Around 300,000 people reside along the 847-kilometre border between the Gambella region of Ethiopia and the Akobo region of South Sudan, often facing risks of violence.
Many different ethnic groups inhabit the Ethiopia-South Sudan border region, including the Anuak, Nuer, Komo, Oppo, and Murle, belonging to the Nilotic and para-Nilotic groups of people. Besides, other ethnic groups from different parts of Ethiopia and South Sudan also live along the border. The three largest ethnic groups in the borderland region – the Nuer, Anuak and Murle – are ethnically polarised.
Akobo and Gambella in the Eastern Nile sub-basin region are areas of high poverty and food insecurity. Approximately 85 percent of the population of Akobo is food insecure, and poverty is severe. High levels of violence interact with poverty, and a lack of resources produce dire results for civilians. According to the 2021 Humanitarian Needs Overview (HNO), Akobo has pockets of communities ranked at the Integrated Food Security Phase Classification System (IPC) Stage 5 – representing famine conditions.
Meanwhile, conflict over natural resources is a significant problem, exacerbating poverty. The two regions are very isolated with poor communications and scant provision of services, a situation that limits development.
Information obtained from the Gambella regional state indicates that violent cross-border conflicts have been escalating for over a decade now, with an average of 15 violent clashes registered every year. Atrocities committed in the area include kidnapping children, stealing cattle and killing.
In February, for example, a group of Murle gunmen from South Sudan raided the Dima refugee camp in the Gambella region of Ethiopia, killing one person and wounding two others. Data from the Ethiopian regional administration shows that between 2016 and 2021, Ethnic Murle were thought to have killed a total of 217 people, abducted 240 children, stolen 2,530 cattle and burnt many villages.
Traditionally, the relationship between the Nuer and the Anyuak was formed in part by differing livelihood sources. The Nuer are mobile pastoralists and depend heavily on cattle. In contrast, the Anyuak have mixed livelihoods sources, relying on agriculture and cultivation as well as livestock.

**Supplied material:**
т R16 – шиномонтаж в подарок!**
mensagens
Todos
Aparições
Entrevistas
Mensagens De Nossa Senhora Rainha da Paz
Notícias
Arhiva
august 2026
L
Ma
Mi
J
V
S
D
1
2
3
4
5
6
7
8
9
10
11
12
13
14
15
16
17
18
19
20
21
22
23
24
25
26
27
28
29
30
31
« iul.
* * *
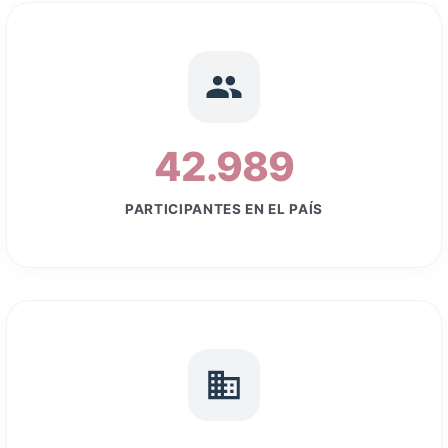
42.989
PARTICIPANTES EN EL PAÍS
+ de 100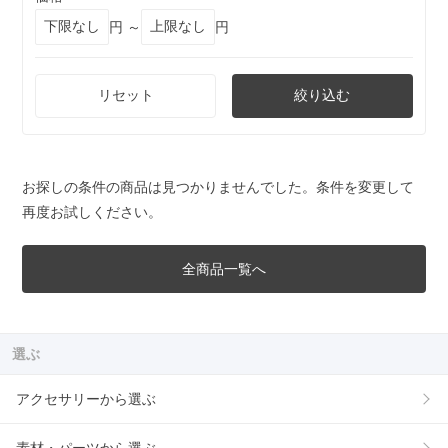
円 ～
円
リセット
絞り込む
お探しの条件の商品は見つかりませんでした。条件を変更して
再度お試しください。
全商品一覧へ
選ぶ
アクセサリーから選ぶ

**Exercise tasks:**
#1 Please give the part of the passage on the Ethiopia-South Sudan border that opens with the words containing "Around 300,000 people" and closes with "are ethnically polarised.", swapping "reside" for "live".
#2 Summarize the passage on the Ethiopia-South Sudan border in three sentences.

**Results of the exercise:**
#1
Around 300,000 people live along the 847-kilometre border between the Gambella region of Ethiopia and the Akobo region of South Sudan, often facing risks of violence.
Many different ethnic groups inhabit the Ethiopia-South Sudan border region, including the Anuak, Nuer, Komo, Oppo, and Murle, belonging to the Nilotic and para-Nilotic groups of people. Besides, other ethnic groups from different parts of Ethiopia and South Sudan also live along the border. The three largest ethnic groups in the borderland region – the Nuer, Anuak and Murle – are ethnically polarised.

#2 About 300,000 people from many ethnic groups, including the polarized Nuer, Anuak and Murle, live along the 847-kilometer border between the Gambella region of Ethiopia and the Akobo region of South Sudan, where poverty and food insecurity are high and conflict over natural resources worsens poverty. Violent cross-border clashes have been escalating for over a decade, averaging 15 a year and involving kidnapping of children, cattle theft and killing, and between 2016 and 2021 the Murle were thought to have killed 217 people and abducted 240 children. Traditionally, relations between the Nuer and the Anyuak were shaped partly by differing livelihoods, as the Nuer are mobile pastoralists dependent on cattle while the Anyuak rely on agriculture as well as livestock.